What to do: Print the entire listing below word for word, omitting the pictures.
=== Begin Enclosure ===
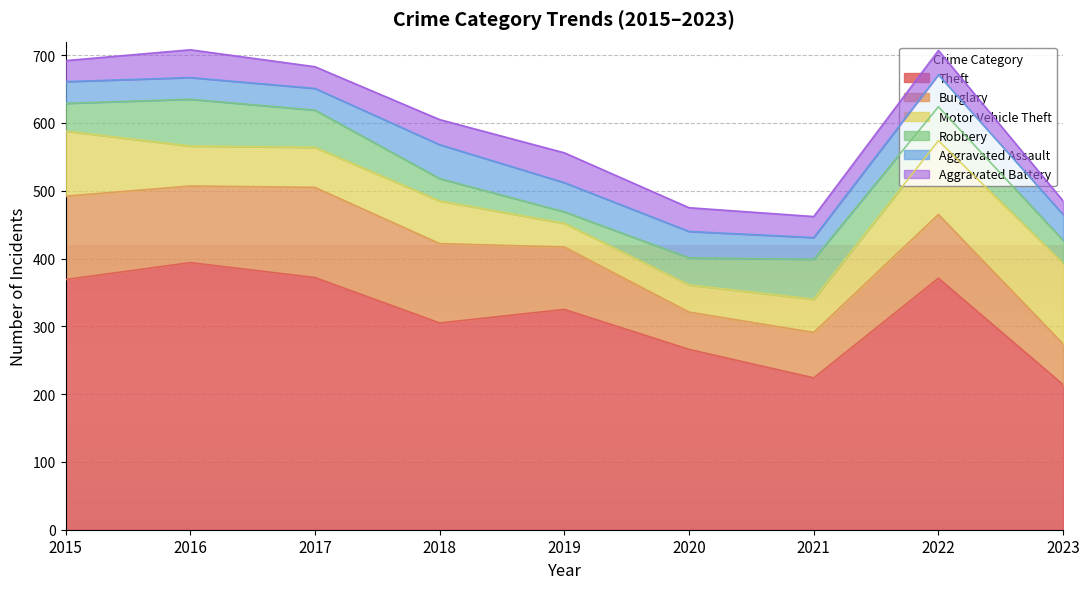

Reading left to right, transcribe all the data shown in this chart.

Theft: 369	394	372	305	325	266	224	371	214
Burglary: 123	113	133	117	92	55	67	94	60
Motor Vehicle Theft: 96	59	59	63	35	40	49	109	119
Robbery: 41	69	55	33	17	40	59	50	34
Aggravated Assault: 32	32	32	50	43	39	32	47	38
Aggravated Battery: 31	41	32	37	44	35	31	36	20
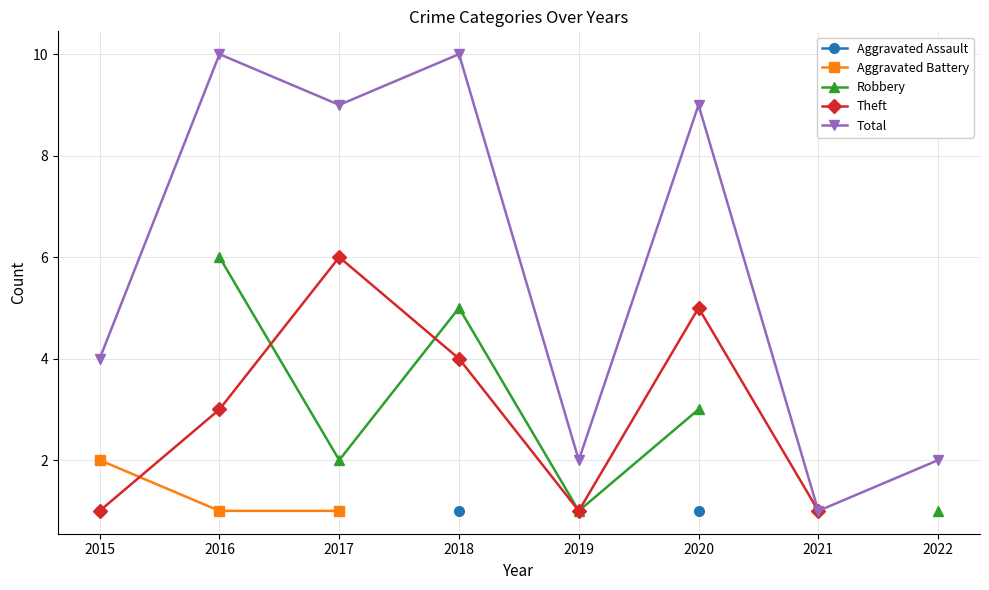

True or false: Total and Aggravated Battery cross at least once.

False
=== End Enclosure ===
Output of the task:
Reading left to right, transcribe all the data shown in this chart.

Theft: 369	394	372	305	325	266	224	371	214
Burglary: 123	113	133	117	92	55	67	94	60
Motor Vehicle Theft: 96	59	59	63	35	40	49	109	119
Robbery: 41	69	55	33	17	40	59	50	34
Aggravated Assault: 32	32	32	50	43	39	32	47	38
Aggravated Battery: 31	41	32	37	44	35	31	36	20

True or false: Total and Aggravated Battery cross at least once.

False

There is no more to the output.